New llama.cpp update breaks llamamodel.cpp compatibility

kuvaus commented 1 year ago

Issue: Need to removellama_sample_top_p_top_k function in llamamodel.cpp and call the new sampling functions in llama.cpp/llama.cppinstead.

Description:

There's a new update to llama.cpp that changes the llama_sample_top_p_top_k function. The commit can be found at the following link: https://github.com/ggerganov/llama.cpp/commit/dd7eff57d8491792010b1002b8de6a4b54912e5c

In the llama.cpp/llama.cpp code, I noticed that there are separate functions for llama_sample_top_k and llama_sample_top_p. I believe the relevant part of the code that used to call llama_sample_top_p_top_k is inside llama.cpp/examples/main.cpp.

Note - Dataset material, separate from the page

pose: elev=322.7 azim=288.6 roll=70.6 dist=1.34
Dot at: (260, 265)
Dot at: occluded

To fix compatibility, it might be necessary to implement parts of this in llamamodel.cpp. However, this requires some work, so it might be better to stay with the current version for now if there are more urgent issues to address.

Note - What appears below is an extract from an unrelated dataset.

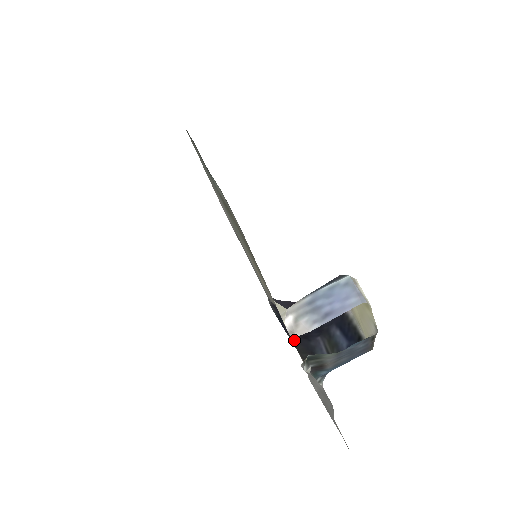
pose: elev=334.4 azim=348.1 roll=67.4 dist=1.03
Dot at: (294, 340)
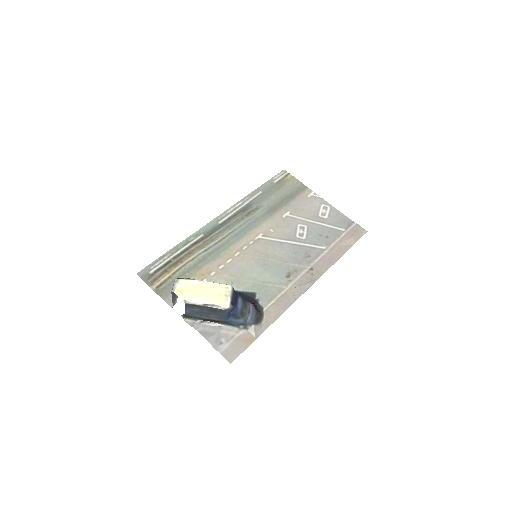
Dot at: (256, 304)
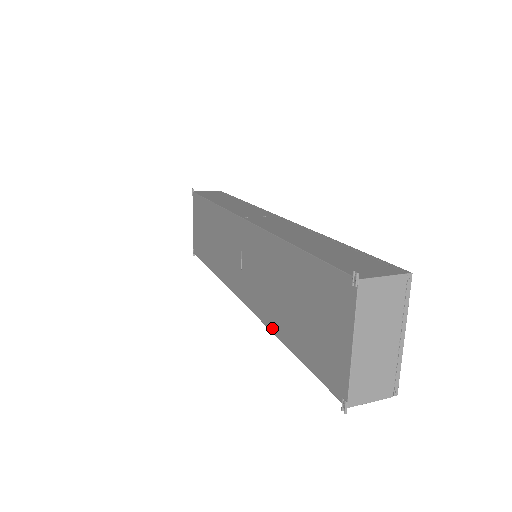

The relevant changed lines of code in llama.cpp/examples/main.cpp are 412 - 469.

manyoso commented 1 year ago

thanks for the heads up. lemme know if you wanna take a stab at updating... looks complicated

kuvaus commented 1 year ago

I looked at it just enough to understand that I have no idea how it works. :)

I can try to implement one of the thermostats but if I don't get anywhere during the weekend I leave it to smarter people. The problem is that the sampling changes all the results from the models... so its quite important to not make too many mistakes.

kuvaus commented 1 year ago

Since we're already processing the prompt in batches and the new version creates a llama_token_data_array using llama_get_logits, it might be that that implementation is doing redundant work and could be simplified.

It would also be worth to check if that sampling produces similar results as previous but the problem is that there's always randomness in these models.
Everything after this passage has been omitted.